Wang Guan, Zhang Yi, Hegde Shashank Sathyanarayana, Bottomley Paul A
Dept. of Electrical & Computer Engineering, Johns Hopkins University, Baltimore, MD, United States.
Russell H. Morgan Dept. of Radiology & Radiological Sciences, Johns Hopkins University, Baltimore, MD, United States.
Proc Int Soc Magn Reson Med Sci Meet Exhib Int Soc Magn Reson Med Sci Meet Exhib. 2016 May;24:2829.

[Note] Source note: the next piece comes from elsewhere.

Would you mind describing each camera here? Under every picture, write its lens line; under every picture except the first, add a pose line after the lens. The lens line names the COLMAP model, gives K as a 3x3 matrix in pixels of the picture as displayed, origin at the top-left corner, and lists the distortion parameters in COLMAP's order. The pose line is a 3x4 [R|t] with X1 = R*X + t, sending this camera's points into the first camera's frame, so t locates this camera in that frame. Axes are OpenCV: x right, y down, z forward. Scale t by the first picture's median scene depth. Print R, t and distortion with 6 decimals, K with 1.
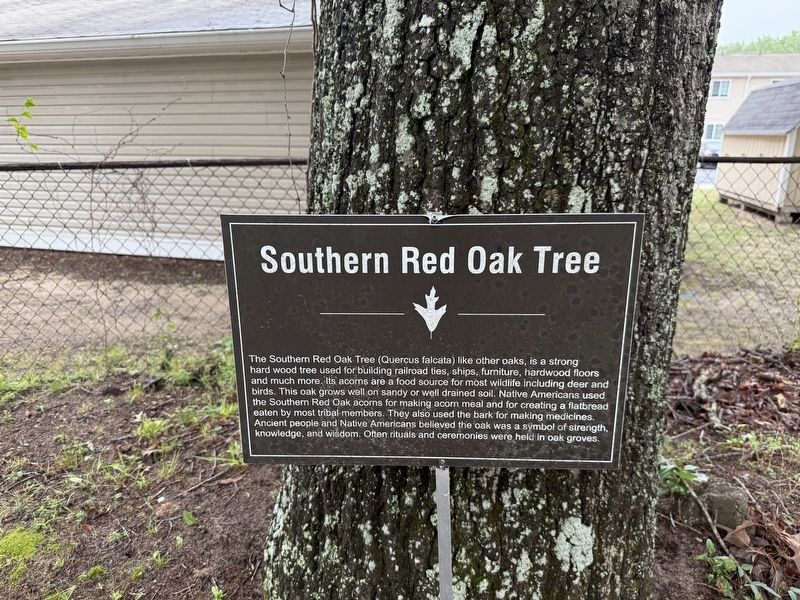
lens RADIAL K [[575.8, 0, 407.6], [0, 575.8, 319.4], [0, 0, 1]] dist [0.087357, -0.138397]
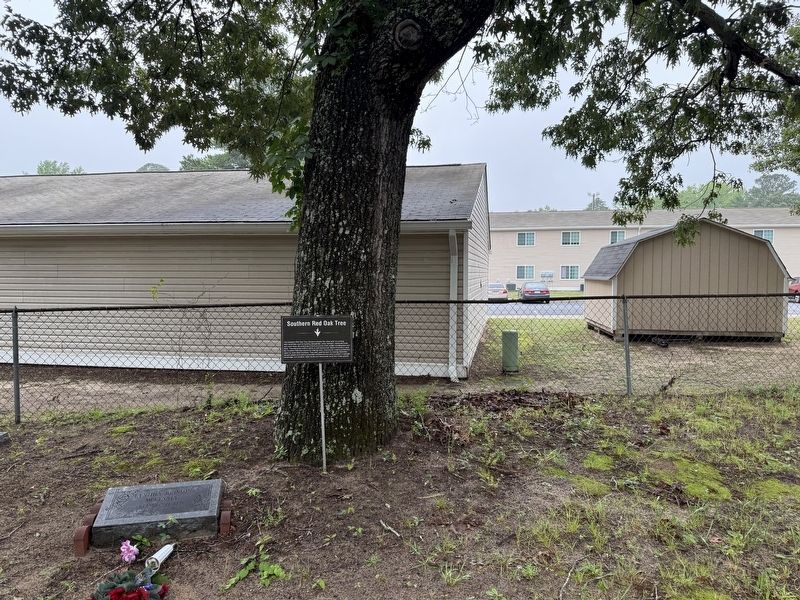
lens RADIAL K [[557.3, 0, 404.0], [0, 557.3, 294.6], [0, 0, 1]] dist [0.014606, -0.028996]
pose [[0.996453, -0.005532, 0.083970, 0.325324], [0.027755, 0.963608, -0.265876, 0.838201], [-0.079443, 0.267263, 0.960343, -3.346711]]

Vessel wall MRI with intravascular (IV) detectors can produce superior local signal-to-noise ratios (SNR) and generate high-resolution T, T, and proton density (PD) maps that could be used to automatically classify atherosclerotic lesion stage. However, long acquisition times potentially limit multi-parametric mapping. Here, for the first time, spectroscopy with linear algebraic modeling (SLAM) is applied to yield accurate compartment-average T, T and PD measures at least 10 times faster compared to a standard full k-space reconstructed MIX-TSE sequence at 3T. Simple phase and magnitude sensitivity corrections are incorporated into the SLAM reconstruction to compensate for IV detector non-uniformity.
带有血管内(IV)探测器的血管壁磁共振成像能够产生卓越的局部信噪比(SNR),并生成高分辨率的T1、T2和质子密度(PD)图谱,可用于自动对动脉粥样硬化病变阶段进行分类。然而,较长的采集时间可能会限制多参数成像。在此,首次应用线性代数建模光谱法(SLAM),与3T场强下的标准全k空间重建MIX-TSE序列相比,至少能快10倍地获得准确的组织平均T1、T2和PD测量值。简单的相位和幅度灵敏度校正被纳入SLAM重建中,以补偿IV探测器的不均匀性。